Each line of the material should be output exactly as shown.
=== RECORDS FOR THIS TASK ===
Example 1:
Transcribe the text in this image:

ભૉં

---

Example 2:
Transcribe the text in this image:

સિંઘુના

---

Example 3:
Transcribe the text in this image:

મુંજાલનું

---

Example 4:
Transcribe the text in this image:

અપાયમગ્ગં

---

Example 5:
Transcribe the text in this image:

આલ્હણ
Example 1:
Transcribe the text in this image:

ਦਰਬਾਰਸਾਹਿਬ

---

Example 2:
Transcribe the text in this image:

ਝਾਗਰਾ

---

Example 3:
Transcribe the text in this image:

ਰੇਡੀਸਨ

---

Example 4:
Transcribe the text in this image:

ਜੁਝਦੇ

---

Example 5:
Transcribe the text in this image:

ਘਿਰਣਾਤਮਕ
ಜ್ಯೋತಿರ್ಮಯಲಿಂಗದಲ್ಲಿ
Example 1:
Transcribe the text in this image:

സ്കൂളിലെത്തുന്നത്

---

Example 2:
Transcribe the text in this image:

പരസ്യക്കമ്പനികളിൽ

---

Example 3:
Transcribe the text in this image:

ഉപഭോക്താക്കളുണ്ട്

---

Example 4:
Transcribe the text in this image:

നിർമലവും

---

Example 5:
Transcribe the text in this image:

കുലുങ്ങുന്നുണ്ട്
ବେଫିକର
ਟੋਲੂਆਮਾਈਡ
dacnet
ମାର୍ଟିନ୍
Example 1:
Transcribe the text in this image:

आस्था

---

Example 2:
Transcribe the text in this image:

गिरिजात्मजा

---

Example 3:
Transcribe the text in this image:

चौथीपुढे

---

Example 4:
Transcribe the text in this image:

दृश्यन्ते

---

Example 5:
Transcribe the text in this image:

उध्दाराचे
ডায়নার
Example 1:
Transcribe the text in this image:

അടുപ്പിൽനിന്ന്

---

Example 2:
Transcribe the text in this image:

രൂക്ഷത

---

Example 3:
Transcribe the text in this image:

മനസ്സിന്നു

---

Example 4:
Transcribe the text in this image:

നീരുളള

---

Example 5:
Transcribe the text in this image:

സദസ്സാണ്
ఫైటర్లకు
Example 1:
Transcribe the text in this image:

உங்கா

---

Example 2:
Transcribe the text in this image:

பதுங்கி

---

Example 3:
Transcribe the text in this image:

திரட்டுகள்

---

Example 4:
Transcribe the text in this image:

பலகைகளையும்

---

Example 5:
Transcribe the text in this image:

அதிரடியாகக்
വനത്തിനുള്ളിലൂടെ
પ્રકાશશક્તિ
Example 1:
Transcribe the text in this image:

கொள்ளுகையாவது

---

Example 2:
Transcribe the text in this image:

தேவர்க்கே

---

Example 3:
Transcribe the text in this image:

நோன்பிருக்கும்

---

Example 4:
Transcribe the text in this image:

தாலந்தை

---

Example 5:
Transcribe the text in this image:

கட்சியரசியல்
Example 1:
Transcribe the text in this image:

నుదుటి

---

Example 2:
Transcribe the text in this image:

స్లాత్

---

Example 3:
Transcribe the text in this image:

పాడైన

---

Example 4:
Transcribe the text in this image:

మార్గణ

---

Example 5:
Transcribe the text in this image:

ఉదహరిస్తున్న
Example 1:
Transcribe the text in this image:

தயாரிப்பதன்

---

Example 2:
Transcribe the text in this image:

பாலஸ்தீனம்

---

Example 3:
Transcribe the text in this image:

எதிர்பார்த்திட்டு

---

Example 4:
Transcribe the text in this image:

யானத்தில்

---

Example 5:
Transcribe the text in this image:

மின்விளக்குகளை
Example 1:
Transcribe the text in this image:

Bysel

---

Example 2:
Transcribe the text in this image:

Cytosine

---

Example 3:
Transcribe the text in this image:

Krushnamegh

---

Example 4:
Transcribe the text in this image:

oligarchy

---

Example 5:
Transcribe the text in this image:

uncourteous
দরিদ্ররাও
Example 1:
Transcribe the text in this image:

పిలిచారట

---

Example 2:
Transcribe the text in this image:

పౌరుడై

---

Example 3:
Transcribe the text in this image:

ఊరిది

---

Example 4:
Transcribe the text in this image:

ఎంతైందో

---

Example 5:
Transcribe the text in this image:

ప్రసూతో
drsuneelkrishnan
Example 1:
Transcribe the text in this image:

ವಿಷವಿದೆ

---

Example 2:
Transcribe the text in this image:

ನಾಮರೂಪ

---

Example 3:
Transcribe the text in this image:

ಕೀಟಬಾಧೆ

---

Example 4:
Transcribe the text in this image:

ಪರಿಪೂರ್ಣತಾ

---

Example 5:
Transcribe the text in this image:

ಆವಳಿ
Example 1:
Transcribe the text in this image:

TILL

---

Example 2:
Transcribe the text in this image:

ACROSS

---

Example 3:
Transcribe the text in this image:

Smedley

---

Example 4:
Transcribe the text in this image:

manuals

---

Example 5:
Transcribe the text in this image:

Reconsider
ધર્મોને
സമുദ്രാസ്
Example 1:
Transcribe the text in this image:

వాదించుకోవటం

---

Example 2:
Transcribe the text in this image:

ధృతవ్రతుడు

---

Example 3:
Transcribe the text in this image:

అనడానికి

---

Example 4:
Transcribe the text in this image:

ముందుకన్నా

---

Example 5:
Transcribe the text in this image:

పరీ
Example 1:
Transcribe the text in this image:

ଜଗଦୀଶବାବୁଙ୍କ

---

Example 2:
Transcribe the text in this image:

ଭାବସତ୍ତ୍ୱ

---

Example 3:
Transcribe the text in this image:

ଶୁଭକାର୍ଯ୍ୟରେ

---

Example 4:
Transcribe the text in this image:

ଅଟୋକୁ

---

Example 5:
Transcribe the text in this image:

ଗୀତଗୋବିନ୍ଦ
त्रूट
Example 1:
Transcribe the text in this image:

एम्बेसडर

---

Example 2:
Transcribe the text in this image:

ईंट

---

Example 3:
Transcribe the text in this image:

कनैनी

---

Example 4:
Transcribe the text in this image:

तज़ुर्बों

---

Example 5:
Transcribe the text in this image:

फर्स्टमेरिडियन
===
**SOLUTION BELOW**.
Example 1:
Transcribe the text in this image:

ભૉં

---

Example 2:
Transcribe the text in this image:

સિંઘુના

---

Example 3:
Transcribe the text in this image:

મુંજાલનું

---

Example 4:
Transcribe the text in this image:

અપાયમગ્ગં

---

Example 5:
Transcribe the text in this image:

આલ્હણ
Example 1:
Transcribe the text in this image:

ਦਰਬਾਰਸਾਹਿਬ

---

Example 2:
Transcribe the text in this image:

ਝਾਗਰਾ

---

Example 3:
Transcribe the text in this image:

ਰੇਡੀਸਨ

---

Example 4:
Transcribe the text in this image:

ਜੁਝਦੇ

---

Example 5:
Transcribe the text in this image:

ਘਿਰਣਾਤਮਕ
ಜ್ಯೋತಿರ್ಮಯಲಿಂಗದಲ್ಲಿ
Example 1:
Transcribe the text in this image:

സ്കൂളിലെത്തുന്നത്

---

Example 2:
Transcribe the text in this image:

പരസ്യക്കമ്പനികളിൽ

---

Example 3:
Transcribe the text in this image:

ഉപഭോക്താക്കളുണ്ട്

---

Example 4:
Transcribe the text in this image:

നിർമലവും

---

Example 5:
Transcribe the text in this image:

കുലുങ്ങുന്നുണ്ട്
ବେଫିକର
ਟੋਲੂਆਮਾਈਡ
dacnet
ମାର୍ଟିନ୍
Example 1:
Transcribe the text in this image:

आस्था

---

Example 2:
Transcribe the text in this image:

गिरिजात्मजा

---

Example 3:
Transcribe the text in this image:

चौथीपुढे

---

Example 4:
Transcribe the text in this image:

दृश्यन्ते

---

Example 5:
Transcribe the text in this image:

उध्दाराचे
ডায়নার
Example 1:
Transcribe the text in this image:

അടുപ്പിൽനിന്ന്

---

Example 2:
Transcribe the text in this image:

രൂക്ഷത

---

Example 3:
Transcribe the text in this image:

മനസ്സിന്നു

---

Example 4:
Transcribe the text in this image:

നീരുളള

---

Example 5:
Transcribe the text in this image:

സദസ്സാണ്
ఫైటర్లకు
Example 1:
Transcribe the text in this image:

உங்கா

---

Example 2:
Transcribe the text in this image:

பதுங்கி

---

Example 3:
Transcribe the text in this image:

திரட்டுகள்

---

Example 4:
Transcribe the text in this image:

பலகைகளையும்

---

Example 5:
Transcribe the text in this image:

அதிரடியாகக்
വനത്തിനുള്ളിലൂടെ
પ્રકાશશક્તિ
Example 1:
Transcribe the text in this image:

கொள்ளுகையாவது

---

Example 2:
Transcribe the text in this image:

தேவர்க்கே

---

Example 3:
Transcribe the text in this image:

நோன்பிருக்கும்

---

Example 4:
Transcribe the text in this image:

தாலந்தை

---

Example 5:
Transcribe the text in this image:

கட்சியரசியல்
Example 1:
Transcribe the text in this image:

నుదుటి

---

Example 2:
Transcribe the text in this image:

స్లాత్

---

Example 3:
Transcribe the text in this image:

పాడైన

---

Example 4:
Transcribe the text in this image:

మార్గణ

---

Example 5:
Transcribe the text in this image:

ఉదహరిస్తున్న
Example 1:
Transcribe the text in this image:

தயாரிப்பதன்

---

Example 2:
Transcribe the text in this image:

பாலஸ்தீனம்

---

Example 3:
Transcribe the text in this image:

எதிர்பார்த்திட்டு

---

Example 4:
Transcribe the text in this image:

யானத்தில்

---

Example 5:
Transcribe the text in this image:

மின்விளக்குகளை
Example 1:
Transcribe the text in this image:

Bysel

---

Example 2:
Transcribe the text in this image:

Cytosine

---

Example 3:
Transcribe the text in this image:

Krushnamegh

---

Example 4:
Transcribe the text in this image:

oligarchy

---

Example 5:
Transcribe the text in this image:

uncourteous
দরিদ্ররাও
Example 1:
Transcribe the text in this image:

పిలిచారట

---

Example 2:
Transcribe the text in this image:

పౌరుడై

---

Example 3:
Transcribe the text in this image:

ఊరిది

---

Example 4:
Transcribe the text in this image:

ఎంతైందో

---

Example 5:
Transcribe the text in this image:

ప్రసూతో
drsuneelkrishnan
Example 1:
Transcribe the text in this image:

ವಿಷವಿದೆ

---

Example 2:
Transcribe the text in this image:

ನಾಮರೂಪ

---

Example 3:
Transcribe the text in this image:

ಕೀಟಬಾಧೆ

---

Example 4:
Transcribe the text in this image:

ಪರಿಪೂರ್ಣತಾ

---

Example 5:
Transcribe the text in this image:

ಆವಳಿ
Example 1:
Transcribe the text in this image:

TILL

---

Example 2:
Transcribe the text in this image:

ACROSS

---

Example 3:
Transcribe the text in this image:

Smedley

---

Example 4:
Transcribe the text in this image:

manuals

---

Example 5:
Transcribe the text in this image:

Reconsider
ધર્મોને
സമുദ്രാസ്
Example 1:
Transcribe the text in this image:

వాదించుకోవటం

---

Example 2:
Transcribe the text in this image:

ధృతవ్రతుడు

---

Example 3:
Transcribe the text in this image:

అనడానికి

---

Example 4:
Transcribe the text in this image:

ముందుకన్నా

---

Example 5:
Transcribe the text in this image:

పరీ
Example 1:
Transcribe the text in this image:

ଜଗଦୀଶବାବୁଙ୍କ

---

Example 2:
Transcribe the text in this image:

ଭାବସତ୍ତ୍ୱ

---

Example 3:
Transcribe the text in this image:

ଶୁଭକାର୍ଯ୍ୟରେ

---

Example 4:
Transcribe the text in this image:

ଅଟୋକୁ

---

Example 5:
Transcribe the text in this image:

ଗୀତଗୋବିନ୍ଦ
त्रूट
Example 1:
Transcribe the text in this image:

एम्बेसडर

---

Example 2:
Transcribe the text in this image:

ईंट

---

Example 3:
Transcribe the text in this image:

कनैनी

---

Example 4:
Transcribe the text in this image:

तज़ुर्बों

---

Example 5:
Transcribe the text in this image:

फर्स्टमेरिडियन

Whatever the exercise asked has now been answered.